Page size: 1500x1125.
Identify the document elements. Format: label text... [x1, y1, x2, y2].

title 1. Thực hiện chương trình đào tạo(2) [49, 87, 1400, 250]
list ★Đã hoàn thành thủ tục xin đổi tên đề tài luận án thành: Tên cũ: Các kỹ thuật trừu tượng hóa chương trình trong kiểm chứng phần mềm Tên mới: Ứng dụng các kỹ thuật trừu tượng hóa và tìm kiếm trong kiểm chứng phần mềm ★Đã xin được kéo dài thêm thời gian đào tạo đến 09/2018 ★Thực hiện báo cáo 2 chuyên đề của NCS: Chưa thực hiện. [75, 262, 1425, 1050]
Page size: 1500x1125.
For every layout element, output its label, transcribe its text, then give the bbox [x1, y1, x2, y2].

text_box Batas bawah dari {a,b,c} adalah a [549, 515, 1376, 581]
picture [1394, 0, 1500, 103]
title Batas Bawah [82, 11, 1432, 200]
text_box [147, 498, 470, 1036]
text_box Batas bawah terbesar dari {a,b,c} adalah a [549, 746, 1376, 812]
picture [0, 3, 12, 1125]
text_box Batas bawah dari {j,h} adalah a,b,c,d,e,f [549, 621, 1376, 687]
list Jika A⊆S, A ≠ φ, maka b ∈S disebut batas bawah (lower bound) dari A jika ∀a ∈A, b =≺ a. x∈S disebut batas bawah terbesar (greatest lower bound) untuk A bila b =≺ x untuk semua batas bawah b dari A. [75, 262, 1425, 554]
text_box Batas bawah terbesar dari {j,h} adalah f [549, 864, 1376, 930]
---
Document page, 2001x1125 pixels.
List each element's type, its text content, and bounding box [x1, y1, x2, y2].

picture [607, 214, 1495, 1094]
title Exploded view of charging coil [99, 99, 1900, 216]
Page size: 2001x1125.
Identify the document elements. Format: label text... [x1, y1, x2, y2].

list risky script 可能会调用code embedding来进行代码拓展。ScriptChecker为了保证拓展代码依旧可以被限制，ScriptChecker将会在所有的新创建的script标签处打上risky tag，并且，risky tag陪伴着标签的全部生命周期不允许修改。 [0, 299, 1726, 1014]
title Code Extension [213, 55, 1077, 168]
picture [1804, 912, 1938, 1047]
---
Above this task is a listing. Restate, word for word and with nothing added, the lines from the one with "List each element's" through the one with "Page size: 2001x1125.".

Your response:
List each element's type, its text content, and bounding box [x1, y1, x2, y2].

picture [607, 214, 1495, 1094]
title Exploded view of charging coil [99, 99, 1900, 216]
Page size: 2001x1125.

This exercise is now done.